> REQUIRED WORK
Continue the Azure Sphere plant monitor description below, starting after its final sentence.

> PASSAGE
/AzureSpherePlantMonitor

🌱Azure Sphere app to monitor and publish sensor data about plants

Primary LanguageCMIT LicenseMIT

Azure Sphere Plant Monitor (Sprout)

An AVNET MT3620 starter kit magnetically attached to a shelf Sprout dashboard showing soil moisture data

An Azure Sphere app to periodically monitor and publish sensor data about some houseplants to a public dashboard. Automatically polls data from two chirp! soil moisture sensors, a SHT31D tempurature/humidity sensor, a ALS-PT19 lux sensor, and a LPS22H pressure sensor through a LSM5DSO Gyro. Data is then translated into a JSON package and uploaded through Azure IoT to an Azure Function, which loads this data into a MongoDB hosted on Atlas. After this data is loaded, it can queried by the SproutServerless Lambda and served to the Sprout Dashboard.

This program was built for the AVNET Azure Sphere MT3620 Starter Kit V1, but should still operate on other hardware given correct configurations.

Examples of the data collected is shown below. Current readings of all of these sensors can also be viewed on the Sprout dashboard.

> DATASET CONTENT
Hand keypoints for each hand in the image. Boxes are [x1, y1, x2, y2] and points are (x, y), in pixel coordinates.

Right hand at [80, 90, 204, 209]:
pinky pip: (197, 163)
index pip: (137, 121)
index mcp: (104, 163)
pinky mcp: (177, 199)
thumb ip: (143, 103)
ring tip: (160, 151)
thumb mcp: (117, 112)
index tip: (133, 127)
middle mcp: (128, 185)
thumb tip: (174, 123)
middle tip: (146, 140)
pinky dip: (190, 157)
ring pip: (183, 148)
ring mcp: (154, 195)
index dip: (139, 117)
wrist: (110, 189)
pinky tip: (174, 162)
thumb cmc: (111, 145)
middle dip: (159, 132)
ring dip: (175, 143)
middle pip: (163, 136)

> RESPONSE
  • Temperature data over one day: Graph of tempurature data logged using this project over a two week period
  • Temperature data compared with humidity data over one day: Graph of temperature and humidity data logged using this project over a two week period
  • Soil moisture data over one day from both sensors: Graph of soil moisture data logged using this project over a two week period
  • Soil moisture data reacting to the plant being watered: Graph of soil moisture data logged using this project over a short period, showing a large spike in one of the sensors readings

Internally, this program uses the EventLoop API for thread-safe event loop management and C-Macro-Collections for message queues. Sensors are polled every minute, and the resulting messages are uploaded ever 10 minutes. In the event of a network disconnection, messages are queued until the network is reconnected or the queue becomes full. A global state machine keeps track of the current network state, triggering reconnection attempts with exponential backoff on disconnection. Messages that fail to send due to the network disconnecting are re-queued in no particular order, and as a result the ordering of messages is not guarenteed (but can be reassembled using the message timestamp).

This project is a collaboration between Melanie Gutzmann (dashboard + api) and Noah Koontz (api + IoT data collection).